Environment and Development:

 

·         Free, quality drinking water for all, not subsidized water for soft drinks companies and bottled water for profit

 

·         Ensure livelihood security of the potentially displaced and a moratorium on land acquisition until livelihood security is addressed

 

·         Heavy fine on all industries for first time violation of pollution laws and halt to production and confiscation of assets for repeat case of pollution

 

·         Stop nuclear projects. Switch to renewable.

 

·         Oppose Genetically Modified crops under monopoly control.

 

·         Stop subsidies to corporate in agriculture.

 

·         Ensure the implementation of all existing environmental laws and expand environmental laws to protect health and safety of workers, local communities and protect the global ecology

 

 

 

Oppressed Social and national Groups:

 

·         No destruction of local/regional culture and identity in the name of homogenized Indianisation

 

·         Immediately clear all backlogs in recruitment in the reserved category

 

·         Implement the recommendations of the Ranganath Mishra Report to include Christians and Muslims of Scheduled Caste origin for constitutional guarantees.
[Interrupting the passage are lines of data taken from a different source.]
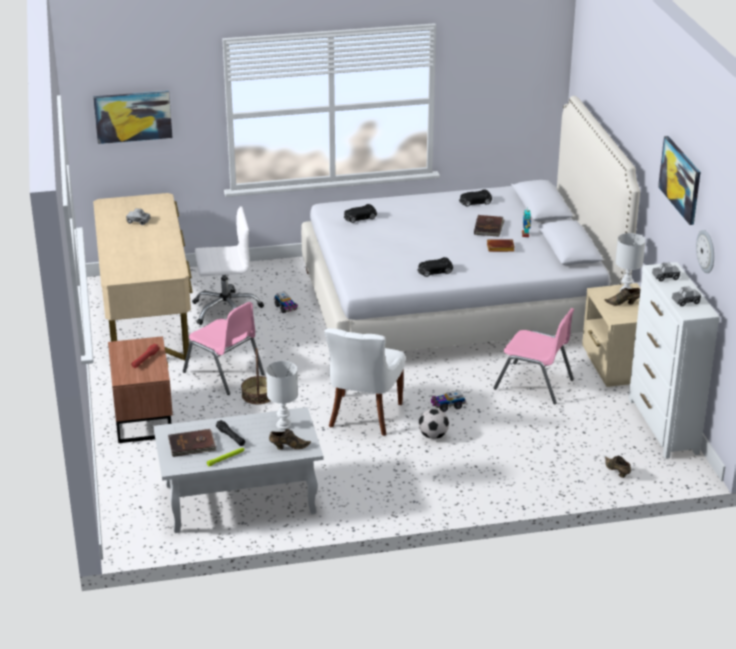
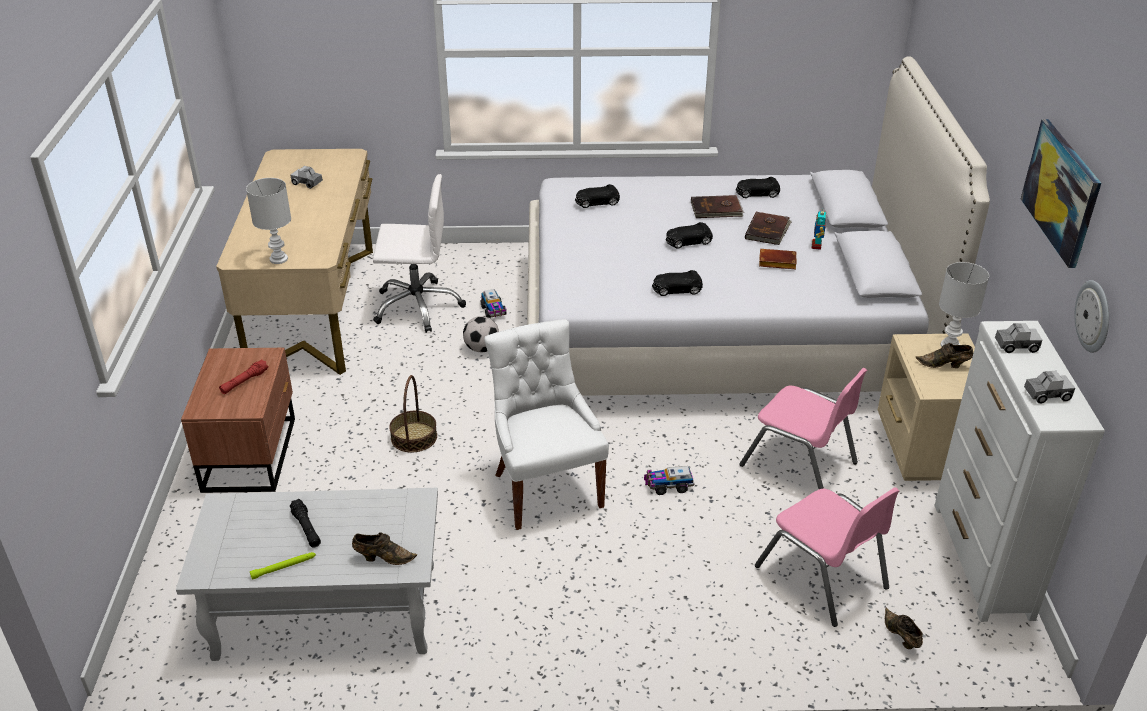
camera: 10 degrees right, 5 degrees up
(133, 116) = (313, 44): picture -> none
(192, 445) = (245, 536): brown book -> brown book (716, 209)
(224, 373) = (381, 399): pink chair -> pink chair (822, 577)
(284, 425) = (391, 516): white table lamp -> white table lamp (279, 259)
(363, 416) = (546, 489): white chair -> white chair turned 135 degrees clockwise
(433, 436) = (635, 535): football -> football (481, 349)
(434, 239) = (688, 241): none -> black toy car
The eligibility for membership of the Scheduled Castes should not be linked to religious status.

 

·         Implement the recommendations of the Sachar Committee report to improve access to education, to increase employment share and participation in public bodies of Muslims.

 

·         Repeal Freedom of Religion Act in the states where it exists that restricts freedom to choose religion

 

·         Protect religious freedom using constitutional protection of freedom of conscience

 

 

 

This is not a programme for the Arnab Goswamis and the Barkha Dutts. But it reflects and concretises the struggles of toiling masses. And such a programme, to be implemented, needs first, a working class party committed to class interests above all. Class interest does not imply ignoring other interests of the oppressed. But just as capitalism underwrites every kind of exploitation and oppression, be it caste oppression, be it gender oppression, similarly, unless the struggles against such oppressions are linked through the logic of anti-capitalism, they will end up short of their goals. We will therefore be accused of utopianism by the bourgeoisie and the reformists. We reply, if to be a realist is to choose between two exploiting masters, and decide whether we will be slaves in saffron or slaves in tri-colour, we prefer to be utopian. We agree to fighting unity in the struggle against fascism.

 

 

 

 

 

If the fascists come out on the streets and attack trade unions, we will not question whether the person resisting them, alongside us, votes for the TMC, BSP, SP, JD(U), RJD, or the DMK, or whoever. But we ask workers to have no trust that in parliament any of these parties will look after our interests. We therefore call for votes for only those candidates, supporting whom makes sense, at least even partially from the perspective of building a radical anti-capitalist party. In all other cases, we call for use of the None Of The Above button, so that our mass rejection of the system becomes the real wave, not the fake wave of Modi, which is so unreal that he has to file from two constituencies in the hope that one at least will be a guaranteed seat.